The media, and government, have jumped on the fact that one woman died in the hands of her abusive partner, using her as the excuse to put in new law, not focusing on the factual failure of the judiciary.
Women have been dying in the hands of their abusive partners for quite some time in Australia, where in reality nothing has been done about it for decades, irrespective of what the (alleged) statistics may show today, hence creating an alleged urgency.
In the Northern Territory or Western Australia, there have been MANY deaths of Indigenous Australians for decades, but there’s no outcry or new ‘law’, is there?
So why the change now?
What is the real agenda behind the new move?
Because, we currently do have a legal system that is equipped to handle ‘criminal’ activity such as abuse, but the real problem lies within the judiciary.
Not only in the case of abusive spouses, but also criminal activities by teenagers, magistrates and judges are complacent, and let out the offenders, where realistically they should be incarcerated (maybe the judges too?), and not let out into the community.
The real ‘failure of government’ is on the judge that let out that criminal that was on bail or temporarily incarcerated, for the purpose of being a repeat ‘customer’ for the legal business, being a ‘win’ for the courts and legal business from a financial perspective.

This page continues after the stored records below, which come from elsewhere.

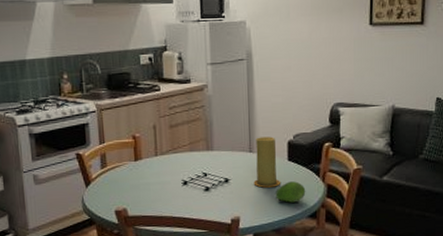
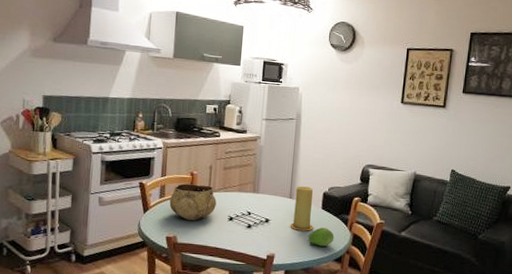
decorative bowl: none [113,148,166,190] -> present [169,183,217,221]

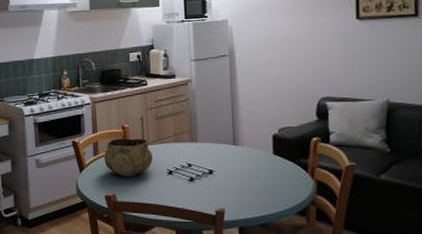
candle: present [290,186,313,231] -> none [238,130,266,181]
fruit: present [308,227,335,247] -> none [261,176,294,198]

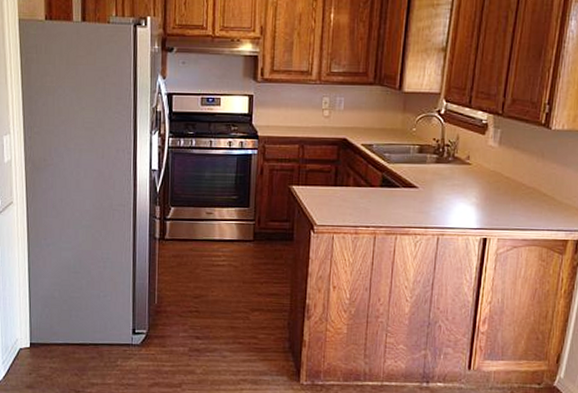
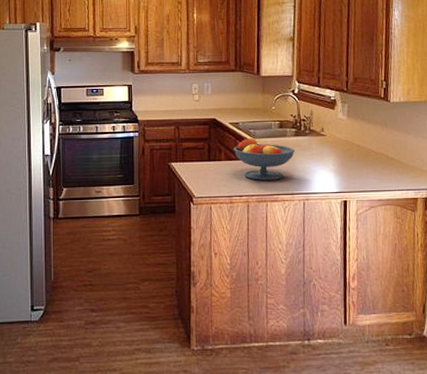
fruit bowl: none [364,162,435,211] -> present [234,137,296,180]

Remembering that courts act for the benefit of their ‘stakeholders’, that being banks and financial institutions like BlackRock or Vanguard.
The Courts function under the modus operandi to:
“Develop, maintain, and enhance key relationships with internal and external stakeholders to influence decision making processes and outcomes critical to the success of MCV, including court staff and judiciary, Court Services Victoria, and other Victorian government departments.”
See document originating from the Magistrates’ Court of Victoria withing the article:
Noting that the Court must operate solely in The Crown in Right of the State (e.g. Victoria).